- _DOCUMENT TEXT_
-- Start --
What is Garden Horizons Stock Tracker?
Garden Horizons Stock Tracker is an independent, community-run live inventory view for the Roblox game Grow a Garden (sometimes called Garden Horizons). It shows the current seed and gear shop contents, counts down to the next 5-minute restock, and keeps a running log of when each item was last seen.
We are not affiliated with Roblox, the game's developers, or any official channel — this is a hobby project built by players for players.
How the live countdown works
Garden Horizons shops cycle at :00, :05, :10, :15, :20, :25
of each hour, every hour, synced to the UTC wall clock. Your timezone
does not affect the schedule — the refresh times are the same for
every player on the planet.
Our poller runs on a 120-second poll cadence because
that is the currentFetchInterval directive our upstream
community mirror advertises. We respect it rather than hammering.
-- End --
- _ACTIONS TO TAKE_
[A] In the Garden Horizons Stock Tracker page, how often does the poller run?
[B] Continue the Garden Horizons Stock Tracker page from its last sentence.

- _STORED RECORDS_
-- Start --
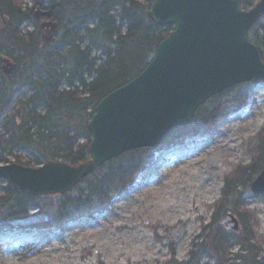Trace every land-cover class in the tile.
<instances>
[{
	"label": "trees",
	"instance_id": "trees-1",
	"mask_svg": "<svg viewBox=\"0 0 264 264\" xmlns=\"http://www.w3.org/2000/svg\"><path fill=\"white\" fill-rule=\"evenodd\" d=\"M258 0H240L248 10ZM154 0H60L54 10L38 0L28 7L23 0H0V17L5 29L0 33V159L24 167H39L47 162L78 166L89 160L90 136L87 124L99 101L137 77L153 58L158 44L172 26H156L148 12ZM49 11L56 23L50 42L43 39L34 12ZM30 24L31 30L22 27ZM249 41L260 49L264 62V16L248 31ZM86 44L85 46H82ZM93 52H99L93 56ZM15 64L4 74L3 59ZM89 79V81H87ZM255 84L244 83L212 97L200 106L183 130L171 135L167 143H183L225 120L251 98ZM27 96L5 115L19 92ZM157 149L127 152L93 171L71 192L52 196H31L0 180V234L21 229L31 223L34 231L61 230L109 200L112 186L124 188L153 163ZM251 157L248 166L225 175L220 198L208 209L210 222L194 237L186 262L199 264L207 255L213 264H264L261 243L254 231L255 215L247 209L252 201L243 191L264 168V127L254 143L246 146ZM26 153L29 158L23 156ZM35 212L29 216V210ZM232 214L239 223L237 233L226 231L222 219ZM234 247L238 250L232 253Z\"/></svg>",
	"mask_w": 264,
	"mask_h": 264
},
{
	"label": "water",
	"instance_id": "water-1",
	"mask_svg": "<svg viewBox=\"0 0 264 264\" xmlns=\"http://www.w3.org/2000/svg\"><path fill=\"white\" fill-rule=\"evenodd\" d=\"M50 10L60 0H38ZM36 10L34 19L48 17ZM264 16V0L248 9L240 0H154L148 18L172 30L157 46L146 68L134 79L102 98L87 124L89 160L78 166L47 162L38 168L0 165V180L31 196L62 195L103 164L138 149L158 148L183 130L195 111L212 97L232 87L264 84V62L259 47L247 33ZM43 39L50 42L56 23H40ZM5 29L0 17V33ZM10 75L15 64L3 59ZM253 195L264 196V168L250 183ZM221 225L238 232L235 216Z\"/></svg>",
	"mask_w": 264,
	"mask_h": 264
},
{
	"label": "rangeland",
	"instance_id": "rangeland-1",
	"mask_svg": "<svg viewBox=\"0 0 264 264\" xmlns=\"http://www.w3.org/2000/svg\"><path fill=\"white\" fill-rule=\"evenodd\" d=\"M23 1L31 6V0ZM25 96L19 92L5 115ZM263 127L264 84H255L251 98L225 120L183 143L157 148L147 170L124 188L112 186L108 202L92 215L61 230L34 231L31 223L21 222V229L0 234V264H165L171 260V247L174 260L186 262L192 240L210 222L208 207L220 198L225 175L249 165L246 146ZM6 158L14 163L11 156ZM0 165H5L1 159ZM243 193L248 200L253 195L249 189ZM247 209L255 215L254 231L264 257V202L252 201ZM34 212L30 209L29 216ZM199 264L213 262L203 255Z\"/></svg>",
	"mask_w": 264,
	"mask_h": 264
},
{
	"label": "flooded vegetation",
	"instance_id": "flooded-vegetation-1",
	"mask_svg": "<svg viewBox=\"0 0 264 264\" xmlns=\"http://www.w3.org/2000/svg\"><path fill=\"white\" fill-rule=\"evenodd\" d=\"M43 20L41 19L40 22H42Z\"/></svg>",
	"mask_w": 264,
	"mask_h": 264
}]
</instances>
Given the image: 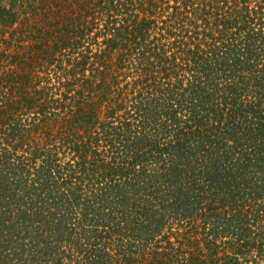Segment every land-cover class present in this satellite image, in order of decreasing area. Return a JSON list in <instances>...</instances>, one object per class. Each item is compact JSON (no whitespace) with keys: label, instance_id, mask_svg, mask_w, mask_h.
<instances>
[{"label":"trees","instance_id":"1","mask_svg":"<svg viewBox=\"0 0 264 264\" xmlns=\"http://www.w3.org/2000/svg\"><path fill=\"white\" fill-rule=\"evenodd\" d=\"M0 264H264V0L0 3Z\"/></svg>","mask_w":264,"mask_h":264},{"label":"rangeland","instance_id":"2","mask_svg":"<svg viewBox=\"0 0 264 264\" xmlns=\"http://www.w3.org/2000/svg\"><path fill=\"white\" fill-rule=\"evenodd\" d=\"M7 2V0H0V3L5 4Z\"/></svg>","mask_w":264,"mask_h":264}]
</instances>
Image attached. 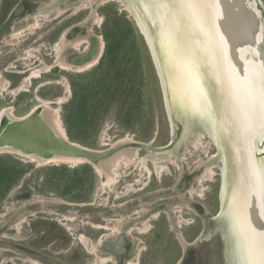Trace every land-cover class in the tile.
Wrapping results in <instances>:
<instances>
[{"label":"rangeland","instance_id":"1","mask_svg":"<svg viewBox=\"0 0 264 264\" xmlns=\"http://www.w3.org/2000/svg\"><path fill=\"white\" fill-rule=\"evenodd\" d=\"M43 2L44 5H51L54 0H44ZM58 8L49 12L51 14L49 17L50 29L53 28V32L47 35L44 29L41 32H35L33 36H30L33 38L32 41L28 42L29 36L27 34L29 32L25 31L16 42L17 45L11 48L18 53L23 48L26 50H46L45 53L53 52L52 55L54 56V44L60 40L63 33L76 24L85 23L91 16H95V18L89 28L90 31L105 43L103 24L106 19L105 14L108 11L116 12L118 16L128 19L136 28L137 49L129 52L128 58L133 59V61L129 60L128 68L120 72L124 76L121 81V90L116 94L107 112L102 113L98 133L88 140L91 146L78 144L98 151L107 150L113 144L126 138H130L133 142L151 143L155 148L168 145L173 139V133L161 80L146 40L129 9L119 0L98 1L95 10L88 4L87 7L83 8L84 10L81 9L76 15L70 16L74 11L67 14L64 17L65 20L59 24L61 19L52 21L58 14L57 10L62 7ZM124 50L128 51V48ZM103 51L105 52V48ZM27 52L32 57L24 60L27 65L26 68H22L24 66L21 61L18 63L13 61L12 64L18 66L17 69H13L14 71H23L28 67L31 69L38 68L39 62L32 65L30 63L34 57L32 51ZM103 55L104 53L96 65L87 69L62 71L57 68L49 74H44L41 82L36 84L34 82L32 88L29 87L28 83L24 84L25 89L23 88L21 92L17 91L14 95L0 91V111L4 108H12L14 115L22 118L33 112L32 110L41 105L43 100H47L51 102L52 108L59 110L65 128L62 115L64 107L73 97L71 83L78 77L95 71L101 63ZM3 78L6 79L5 81L0 79L1 88L8 86L6 84L7 77L3 76ZM12 78L15 82L21 80L18 77ZM86 80L89 81V78ZM47 83L51 84L42 90L45 94L43 97L40 95L38 87ZM191 141L192 139H189L188 146L192 144ZM199 145V148L190 146L189 151L183 153L185 158L181 161L177 157L186 147L179 152L178 149V153L166 154V156L169 155L172 162L176 161V164L171 163L170 160L160 159L159 154L152 152L148 154L146 150H141L138 152V159H135L131 164L125 165L123 162L119 164L116 169L115 180L110 183L107 180H102L95 168L88 163L79 165L61 163L42 166L16 153L0 154V157H11L12 163H19V167L26 168L24 178L9 192L6 198L0 201V264H11V261L18 264H32L31 261L34 258L27 252L20 250L19 247H29L38 249L41 253H47L49 250L41 249L47 247L41 246L44 244L42 239H53L55 244L53 247L55 248L50 251L51 253L48 252V255L57 259L61 264H78L77 262L91 264L95 262L96 257L85 256L88 253L85 247L88 251L91 250L90 252L95 251L94 253L100 254L97 251L98 242L102 243L107 239L117 238L122 231L130 232L131 238L142 241L140 245L138 243L136 248L139 250L143 247L147 249L142 257L143 264H178L183 251L179 248L176 237L181 236V233L188 240H191L201 227L200 224H197L198 229L193 231L194 225H186L187 222H191L197 217L194 208L186 201L193 194L190 196L185 190L188 187L194 191L200 188L202 190L199 192L200 198L194 195L191 199L206 206L209 214L214 215L220 209L218 207V183L214 184L207 180L204 182L205 179L200 178L197 182L194 179V176L201 173V158L209 165H207L208 167L211 166L212 168L211 180H215L214 175L217 172V168L212 166L214 164L213 159L206 158L210 145H213L212 140L204 135ZM127 146L133 149L131 146ZM154 158L160 162L164 171L160 172L159 166H156L152 161ZM142 159L146 160V166L141 164ZM60 165H66L70 169L90 165L94 169L96 183L82 193L83 199H65L54 193H42L40 191L42 178L45 175V171L41 169ZM37 175L38 180L36 179ZM152 199L154 202L156 201L153 207L165 204L171 208L172 213H170L171 211H162L158 219L150 218L144 212L142 213L143 200L148 203ZM157 215L155 214V217ZM144 220L145 222H142ZM179 220L183 222H180V226H178ZM64 239L67 240L65 244L63 243ZM91 241L95 243L93 244ZM14 245H17V248ZM75 252L78 256L72 258ZM136 260L137 258L131 260L130 264H138ZM98 264H105V260L99 258Z\"/></svg>","mask_w":264,"mask_h":264},{"label":"water","instance_id":"2","mask_svg":"<svg viewBox=\"0 0 264 264\" xmlns=\"http://www.w3.org/2000/svg\"><path fill=\"white\" fill-rule=\"evenodd\" d=\"M119 1L150 49L173 133L164 147L127 145L164 156L182 151L193 133L203 130L218 147L223 182L215 231L206 228L198 242L223 240L225 264H253V256L254 264H264V171L256 160V145L264 139V0ZM2 5L0 0V12ZM100 41L92 36L77 64L99 55ZM64 130L66 137L58 135L39 109L14 121L3 117L0 154L12 150L46 161L82 158L95 168L122 148L118 143L103 151L84 147ZM239 205L246 225L236 212ZM124 237L107 241L106 251L118 254Z\"/></svg>","mask_w":264,"mask_h":264},{"label":"flooded vegetation","instance_id":"3","mask_svg":"<svg viewBox=\"0 0 264 264\" xmlns=\"http://www.w3.org/2000/svg\"><path fill=\"white\" fill-rule=\"evenodd\" d=\"M44 0H3V5H2V10L0 12V79H5L3 76L7 77L8 80H6V84L8 85V90L3 91V88H1L0 84V91L2 93L8 92L10 95H14L17 91H22L19 90V88L22 85V82H24L27 78H29L32 75V72L34 70L40 71V78L39 79H31L30 82H27L29 84V87L32 88L36 83L41 82V79L43 78L44 74H49L53 70H56L57 68H60L62 71H77V70H64L59 66H54L51 68L49 71L46 69V66L53 65L54 62L56 61V50H55V45L59 43L62 40V37L65 36V40L68 41L66 48L63 52V58L65 59V62L69 65L73 66H79L78 61L81 59L83 55H85L89 47L91 45V37L92 35L94 36L95 34L90 31V27L92 26L93 23V18L90 20H87L85 23H79L76 24L75 26L67 29L60 40L54 44V56L52 53H45V51L39 50V49H21L20 53H18L16 50L12 49V46L17 45L16 42H18V39L21 37L22 33L25 31H28L29 33L27 36V41L31 42L32 37L35 34V32H41L44 29V32L46 35L50 32H53V28L50 29L51 23H50V13L52 10L56 9L57 7H62L63 9H66L63 14H57L56 17L52 20L53 22L61 19L58 23L60 24L63 20H65V16L69 13H72L70 16H73L74 14H78L80 10L75 11V8L78 7L77 5H80L82 0H54V3L51 5L45 4L44 5ZM96 1V0H95ZM69 4V5H68ZM54 5V6H53ZM65 7V8H64ZM58 8V9H59ZM61 8V9H62ZM93 9V8H92ZM58 11V10H57ZM78 12V13H77ZM40 14V15H39ZM47 15V16H46ZM42 16V17H41ZM39 17V18H38ZM39 19L41 22V27L39 29H31L32 26L35 24V21ZM86 24V25H85ZM55 28V27H54ZM81 28V29H80ZM71 29V30H70ZM34 30V32H33ZM69 33V34H68ZM19 36H16L18 35ZM68 35V36H67ZM82 38H88L87 43L81 44L78 49L73 47V43L79 40H82ZM90 44V45H88ZM88 45V46H87ZM68 48V49H67ZM72 51H71V49ZM87 48V49H86ZM27 51H32L34 57L32 58L33 61L30 62L32 64H37L38 68L31 69L28 67V69H25L23 71H14L13 69H17L18 66L14 63H18L21 61V64L24 66L22 68H26V63L24 60H21L20 55L24 54ZM77 51V52H76ZM67 52V53H66ZM43 53H45L43 55ZM38 55V56H37ZM42 55V56H41ZM52 55V56H51ZM76 64V65H75ZM12 77H18L21 80L18 82H15ZM26 77V78H25ZM10 83V84H9ZM25 83V84H27ZM51 83L47 84H41L38 87L39 93L41 96L45 97L44 92L42 91L44 88L49 86ZM57 85L59 83H56ZM25 85L23 86V88ZM30 91V90H29ZM206 135V133H205ZM207 136V135H206ZM209 138V136H207ZM210 139V138H209ZM213 145H210L208 157L213 159L214 164L212 165L213 167L217 168V172L214 175L215 180H207L208 182L217 184L218 183V197H219V206L220 209L216 214L211 215L206 209V206L201 205L200 203H196L193 201L191 198L196 195L198 198H200V193L202 190L199 188L197 191L191 190L189 187L186 189V193L188 195L193 196L190 199H186V201L189 203V205L194 208L195 216L199 220L197 222V219H193L191 222H187L186 225H194V230L198 229L197 224H200V229L197 233H195V237L191 240H188L185 236H183L181 233V238L178 236L176 237V242L179 246V248L182 249V257L179 260L178 264H225V259H224V251H225V244L224 241L222 240V244H216L213 241V239H209L207 243L201 244L198 242L199 237L203 234L205 229L207 228L210 230V227H213L215 231V223H212L213 219L218 217L221 211V194H222V182H223V162L221 158L219 157V150L217 145L212 141ZM137 149V148H136ZM138 151V150H137ZM139 152V151H138ZM256 160L260 164L262 170L264 171V139L259 145H256ZM200 170V169H199ZM204 168L200 170L202 171ZM201 173L197 176H194L196 181L198 182V178L201 176ZM217 177V179H216ZM204 181V182H207ZM200 187V183H199ZM172 190V189H171ZM174 190V189H173ZM158 194V193H157ZM183 196V195H182ZM156 202V201H155ZM154 199L151 200V202L146 203L145 200H143V205H142V213L146 214L150 218L158 219L162 211H171L170 207H168L165 204L158 205L156 207H153L154 204ZM172 213V211L170 212ZM155 214H158L157 217H155ZM144 215V217H146ZM146 219V218H145ZM142 222H145L142 221ZM141 222V223H142ZM180 221L178 222V226H180ZM183 223V222H182ZM143 227V225L141 224ZM140 229V228H139ZM145 233V232H143ZM215 233V232H214ZM125 235V237L122 239V242L118 244V254L110 253L106 251L105 249V244L107 241L111 240L113 242H118L120 240V236ZM44 244H41V246H47L44 248H41L47 253H41L38 249H32L29 247H24L20 246L19 249L22 251L27 252L32 259V264H61L57 259H53L50 255H48V252L52 251L55 247V244L53 243V239H42ZM52 241V242H51ZM66 239H64L63 243H66ZM80 241V239H79ZM183 241V242H182ZM51 242V243H50ZM92 242V241H91ZM80 243H82L80 241ZM79 243V244H80ZM93 244L95 242H92ZM142 243V241H136L135 239L131 238L130 236L127 235L126 231H122L117 238L114 239H107L104 242H98V248L97 251L100 254H96L94 252L88 251V249L85 247L87 250V254L85 256L87 257H96L95 262L91 264H98L99 258H102V260H105V264H128L129 261L134 260L137 258L138 264H143L142 263V257L144 255V251L147 250L146 248H141L140 250L137 249V245ZM38 245V244H37ZM81 245V244H80ZM85 246V245H84ZM14 247L17 248V245H14ZM73 248V247H72ZM75 250H78V248H75ZM51 253V252H50ZM94 253V254H93ZM78 256L76 252L73 254L72 258H75ZM185 259V260H183ZM79 260V259H78ZM144 260V259H143ZM183 260V261H182ZM11 264H18L17 262H10ZM78 264H81L80 262H77ZM76 264V263H75Z\"/></svg>","mask_w":264,"mask_h":264},{"label":"trees","instance_id":"4","mask_svg":"<svg viewBox=\"0 0 264 264\" xmlns=\"http://www.w3.org/2000/svg\"><path fill=\"white\" fill-rule=\"evenodd\" d=\"M105 16L103 36L106 47L101 63L95 71L71 83L73 97L64 107L62 115L69 139L89 146L88 140L98 133L102 113L107 112L121 90L124 76L120 72L128 68L129 60L133 61L128 58L129 52L137 49L136 28L133 24L116 12L108 11ZM88 78L89 81L86 80ZM114 85L116 87L113 88ZM18 164L12 163L11 157H0V201L26 175V168ZM41 170L45 171V175L40 191L54 193L65 199H83L82 193L96 183V174L90 165L73 169L66 165L50 166Z\"/></svg>","mask_w":264,"mask_h":264},{"label":"bare ground","instance_id":"5","mask_svg":"<svg viewBox=\"0 0 264 264\" xmlns=\"http://www.w3.org/2000/svg\"><path fill=\"white\" fill-rule=\"evenodd\" d=\"M106 3V2H105ZM90 5L93 10H95V8L97 7V4H96V1L95 0H87V1H84L82 0V2L80 3V5H77L78 7L75 8V11H78V10H81L85 7H87V5ZM69 5V4H68ZM102 5V4H101ZM54 6V5H53ZM90 8V7H88ZM84 10V9H83ZM65 12L64 9H59L57 11L58 14H63ZM80 12V11H79ZM78 13V12H77ZM40 15V14H39ZM75 15V14H74ZM47 16V15H46ZM42 17V16H41ZM39 18V17H38ZM91 18H93V21H94V18L95 16H91L88 20H90ZM41 23V22H40ZM39 23V20L37 19L35 21V24L32 26L31 29H39V26H41ZM79 25V24H78ZM86 25V24H85ZM81 29V28H80ZM33 30V32H34ZM71 30V29H70ZM92 30V29H91ZM69 34V33H68ZM16 36H19L16 35ZM68 36V35H67ZM93 36V35H92ZM65 36L62 37V40L56 45L55 49H56V61L54 62L53 65H50V66H47V69H50V68H53L54 66H60V67H63V68H66V69H79V70H82V69H87V68H90L94 65H96L98 63V61L100 60V57H101V54L102 53V50H103V42L100 41V52H99V55H97L93 60L89 61L88 63H85L83 65H79V66H73V65H69V63L67 64L65 62V59L63 58V52L66 48V45L68 44L64 38ZM88 42V38H82V40H79V41H76L73 43V47L77 48L83 44V43H87ZM90 45V44H88ZM87 45V46H88ZM68 49V48H67ZM71 49V48H70ZM87 49V48H86ZM72 51V49H71ZM77 52V51H76ZM67 53V52H66ZM21 57V60H27L29 56V53H25L23 55H20ZM32 57V56H31ZM30 57V58H31ZM76 65V64H75ZM33 70V69H32ZM41 77L40 76V71H37V70H34L32 72V75L27 78L24 82H22V85L21 87L19 88V90H23V86L25 83L27 82H30L31 79H37ZM26 78V77H25ZM10 84V83H9ZM3 91H7L8 90V86L7 87H4L3 86ZM25 89V88H24ZM69 89V88H68ZM51 102L47 101V100H43L42 101V104L37 106L36 108H34L32 111H35L37 109L41 110V114H42V117L43 119H45L49 125L52 127V129L58 134V135H62V136H65V130H64V127H63V124H62V121H61V118H60V113H59V110L58 109H54L52 108L51 106ZM28 116V115H27ZM3 117H7L9 118L11 121H14V120H18V119H22V118H18L14 115V112H13V109L12 108H4L3 110L0 111V120L3 118ZM26 117V116H25ZM205 133L203 132V130L201 131H196L193 136H192V141H191V145L189 146H186V149L184 151H182L178 156L177 158L181 161L182 159L185 158V155L183 153H186L189 151V148L190 146H194L195 148H199V144H200V141L203 139ZM130 142H133L130 138H126V139H123L119 142H117L118 144H121V147L117 153V155H113L111 157H109L108 159L104 160L103 162H101L98 166L95 167V170L97 171V173H99V175L101 177H103V180H107V182H113L115 180V174H116V169L117 167L119 166V164L121 162H123L125 165H129L131 164L135 159H138L137 156H138V149H131L129 148L128 146L126 147V145ZM114 145V144H113ZM119 146V145H117ZM126 147V148H124ZM124 148V150H123ZM208 148H209V145H208ZM207 150V149H206ZM2 153H16L18 154L17 152L15 151H12V150H2L1 151V154ZM19 155V154H18ZM23 157L25 158H29L31 161L33 162H36L40 165H46V164H49V163H55V164H61V163H64V164H69V165H79V164H83V163H87L85 162L86 160L85 159H82V158H79V159H74V158H71V157H60V158H54V159H51L50 161H46V160H40L36 157H33V156H24ZM146 159V158H145ZM145 159H142L141 161V164L145 165L146 166V160ZM162 160H170V157L169 155L166 156H161ZM205 159V158H204ZM148 160V159H147ZM161 160V161H162ZM152 161L155 163L156 166H159L158 169H160V172L164 171V168L162 166H160V162L158 160H156L155 158L152 159ZM158 161V162H157ZM171 161V160H170ZM175 164L177 163L176 161H173ZM171 161V163H173ZM208 164H206L204 162V160L201 158V162H200V168H204L203 170V173L201 174V177H199L200 179H205L206 180H211L212 179V174H211V171H212V168L211 166L208 167L207 166ZM108 183V184H109ZM236 212H239L238 215L240 216V219L243 220V222L245 223V220H244V215H243V211H242V207L241 205H239V207L236 209ZM246 225V223H245ZM127 235L130 236V232H127ZM181 238V236H179ZM182 239V238H181ZM183 242V241H182ZM90 249V248H89ZM92 249V248H91ZM91 251V250H90ZM254 256L252 257V263L254 264ZM137 261V260H136ZM131 262L129 261L128 264H130Z\"/></svg>","mask_w":264,"mask_h":264}]
</instances>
-- End --
- _OUTPUTS FOR THE TASKS_
[A] Every 120 seconds.

[B]
End-to-end freshness during a critical refresh is typically under
30 seconds: a few seconds for the game server to rotate, a few more
for the mirror to observe it, then up to 120 seconds of poll delay.
The 5-minute cycle guide
walks through the timing in more depth.
Seed, Gear, Egg — the four shop categories
Grow a Garden rotates four distinct inventories on the same 5-minute clock. Each category has its own rarity distribution, so a legendary seed is not necessarily equivalent to a legendary gear item in terms of appearance frequency.
- Seed shop: seeds you plant in your garden plot. See the full seed shop view.
- Gear shop: tools like watering cans, sprinklers, and trowels. See the full gear shop view.
- Egg shop: pet eggs that hatch into helpers. Listed on the last-seen view.
- Weather (event only): temporary modifiers like Thunderstorm or Blood Moon that influence yield or spawn rates while active.
Why a dedicated tracker?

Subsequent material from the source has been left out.